▶ _PASSAGE FOR REVIEW_:
○ ○ ○ ○ ○
There's nothing like a crisis to push an organization toward change. As much as crisis can pull an organization apart, it can also provide opportunities for renewal, focus and healing. In fact, crisis is a fairly predictable phenomenon that, as it turns out, is a key ingredient for organizational growth. I have no doubt that, once we're on the other side of this economic crisis, we'll see many nonprofits emerge stronger, more responsive, and more keenly focused on the impact of their missions because they used this interregnum to realign and plan.
There are hundreds of books and articles dedicated to coping with, managing or leading organizational change. (I happen to be a fan of John Kotter's Leading Change, which is a straightforward prescription for creating an environment in which change is seen as a positive imperative.) The change agent is usually identified as an individual or a small group of people who see the need for organizational course redirection and who work hard to get enough others on board to tip the scales in favor of movement. And in this scenario, change is not necessarily born of a democratic process, although its success is almost assuredly rooted in and measured by broad-based support for it.
Over the weekend, I read the following post, which has gotten me thinking about approaching organizational change in a different way:
...the thing that works to make change is not "the best" idea but the idea that is aligned with the gifts, knowledge, experience, experiences (those are different things), imaginations, imaginings, imaging, needs, expectations, and beliefs of the people who have to make it work.I'm imagining how different the organizational effort might be if the change agenda were largely left up to the "people who have to make it work", no matter whether they're on the inside or the outside of the organization. Having nothing more than a compelling argument for change as the frame for problem-solving, would a group be able to find solutions on their own without being led to them by the CEO or the board president? The answer is yes.
- Ned Ruete, International Association of Facilitators Forum, May 4, 2009
And the likelihood that change will "stick" will be greater because of it.
○ ○ ○ ○ ○
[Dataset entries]

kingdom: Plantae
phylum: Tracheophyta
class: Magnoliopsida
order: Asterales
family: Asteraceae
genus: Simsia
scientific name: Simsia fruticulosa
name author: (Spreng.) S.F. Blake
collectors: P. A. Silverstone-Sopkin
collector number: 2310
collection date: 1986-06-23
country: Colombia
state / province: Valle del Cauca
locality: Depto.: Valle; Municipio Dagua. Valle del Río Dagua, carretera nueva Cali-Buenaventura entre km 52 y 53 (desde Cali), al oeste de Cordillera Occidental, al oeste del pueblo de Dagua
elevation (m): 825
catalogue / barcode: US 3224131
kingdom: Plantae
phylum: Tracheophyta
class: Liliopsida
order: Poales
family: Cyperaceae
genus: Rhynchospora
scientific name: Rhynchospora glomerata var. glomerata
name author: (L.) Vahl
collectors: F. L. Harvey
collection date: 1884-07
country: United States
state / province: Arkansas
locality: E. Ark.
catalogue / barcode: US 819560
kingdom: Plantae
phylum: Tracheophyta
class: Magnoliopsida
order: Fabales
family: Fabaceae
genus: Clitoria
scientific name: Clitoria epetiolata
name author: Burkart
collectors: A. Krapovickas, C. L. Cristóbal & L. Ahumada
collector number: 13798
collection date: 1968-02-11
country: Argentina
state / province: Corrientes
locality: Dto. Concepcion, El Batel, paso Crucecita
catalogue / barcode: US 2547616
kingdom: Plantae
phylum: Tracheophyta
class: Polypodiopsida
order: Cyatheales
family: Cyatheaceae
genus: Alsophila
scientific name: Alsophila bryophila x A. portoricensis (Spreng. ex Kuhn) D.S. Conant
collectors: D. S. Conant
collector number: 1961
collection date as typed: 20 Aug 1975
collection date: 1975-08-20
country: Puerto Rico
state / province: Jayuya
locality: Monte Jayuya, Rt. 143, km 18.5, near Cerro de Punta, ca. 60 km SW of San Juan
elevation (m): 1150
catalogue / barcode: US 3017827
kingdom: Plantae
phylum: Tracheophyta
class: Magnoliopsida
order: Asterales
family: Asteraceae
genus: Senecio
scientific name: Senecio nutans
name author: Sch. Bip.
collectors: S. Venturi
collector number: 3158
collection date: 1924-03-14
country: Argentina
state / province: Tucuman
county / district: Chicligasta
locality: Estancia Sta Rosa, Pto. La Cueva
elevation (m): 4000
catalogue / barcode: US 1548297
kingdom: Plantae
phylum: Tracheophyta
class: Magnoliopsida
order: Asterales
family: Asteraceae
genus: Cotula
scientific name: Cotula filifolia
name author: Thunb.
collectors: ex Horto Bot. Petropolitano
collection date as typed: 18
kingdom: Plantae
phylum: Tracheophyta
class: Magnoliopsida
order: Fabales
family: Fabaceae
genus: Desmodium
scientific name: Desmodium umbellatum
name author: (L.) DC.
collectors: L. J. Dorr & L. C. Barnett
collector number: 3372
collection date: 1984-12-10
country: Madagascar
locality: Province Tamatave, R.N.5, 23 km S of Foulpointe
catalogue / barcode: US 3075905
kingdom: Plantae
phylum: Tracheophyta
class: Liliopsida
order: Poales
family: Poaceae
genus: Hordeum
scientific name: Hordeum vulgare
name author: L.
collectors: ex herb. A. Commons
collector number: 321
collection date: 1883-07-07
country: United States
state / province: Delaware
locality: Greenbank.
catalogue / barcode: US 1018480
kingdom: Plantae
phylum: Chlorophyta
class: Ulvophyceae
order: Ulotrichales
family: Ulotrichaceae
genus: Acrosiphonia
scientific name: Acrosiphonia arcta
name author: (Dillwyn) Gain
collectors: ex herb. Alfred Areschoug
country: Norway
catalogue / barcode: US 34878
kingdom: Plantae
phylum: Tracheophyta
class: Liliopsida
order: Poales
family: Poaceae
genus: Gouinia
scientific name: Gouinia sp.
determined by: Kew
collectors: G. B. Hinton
○ ○ ○ ○ ○
▶ _PROBLEM STATEMENT_: Rewrite the passage on crisis and organizational change, starting with "There's nothing like" and going on through "realign and plan.", swapping "nonprofits" for "charities". The items have nothing to do with this.

▶ _SOLUTION_:
There's nothing like a crisis to push an organization toward change. As much as crisis can pull an organization apart, it can also provide opportunities for renewal, focus and healing. In fact, crisis is a fairly predictable phenomenon that, as it turns out, is a key ingredient for organizational growth. I have no doubt that, once we're on the other side of this economic crisis, we'll see many charities emerge stronger, more responsive, and more keenly focused on the impact of their missions because they used this interregnum to realign and plan.